PROBLEM DESCRIPTION:
Every entry is to be transcribed as it stands. Images stay out.

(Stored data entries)
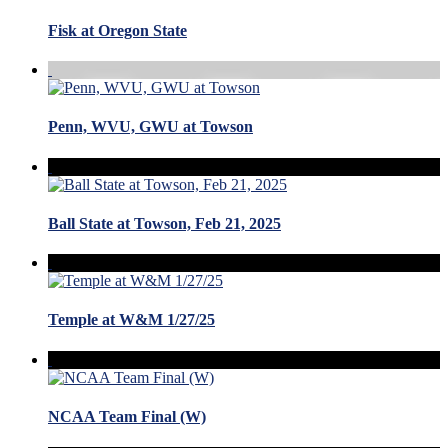
Fisk at Oregon State
Penn, WVU, GWU at Towson
Ball State at Towson, Feb 21, 2025
Temple at W&M 1/27/25
NCAA Team Final (W)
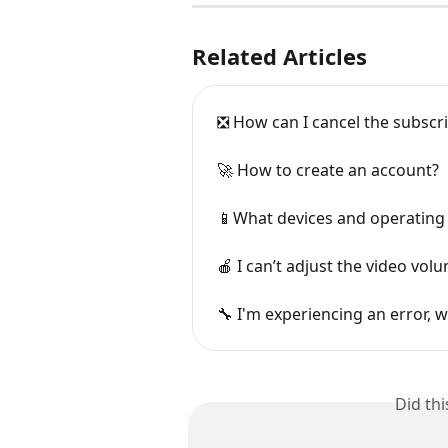
Related Articles
❎ How can I cancel the subscr
🚀 How to create an account?
📱What devices and operating
🍎 I can’t adjust the video vol
🔧 I'm experiencing an error, w
Did th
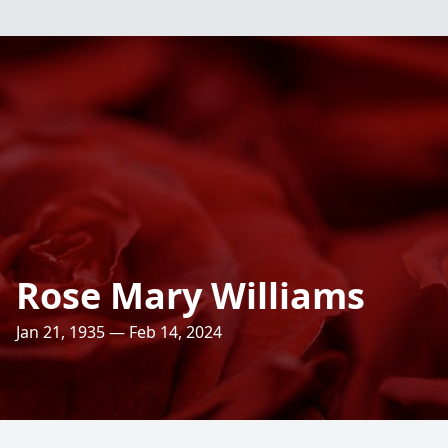
Rose Mary Williams
Jan 21, 1935 — Feb 14, 2024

SOLUTION TO THIS EXERCISE:
Fisk at Oregon State
Penn, WVU, GWU at Towson
Ball State at Towson, Feb 21, 2025
Temple at W&M 1/27/25
NCAA Team Final (W)
Related Articles
❎ How can I cancel the subscr
🚀 How to create an account?
📱What devices and operating
🍎 I can’t adjust the video vol
🔧 I'm experiencing an error, w
Did th
Rose Mary Williams
Jan 21, 1935 — Feb 14, 2024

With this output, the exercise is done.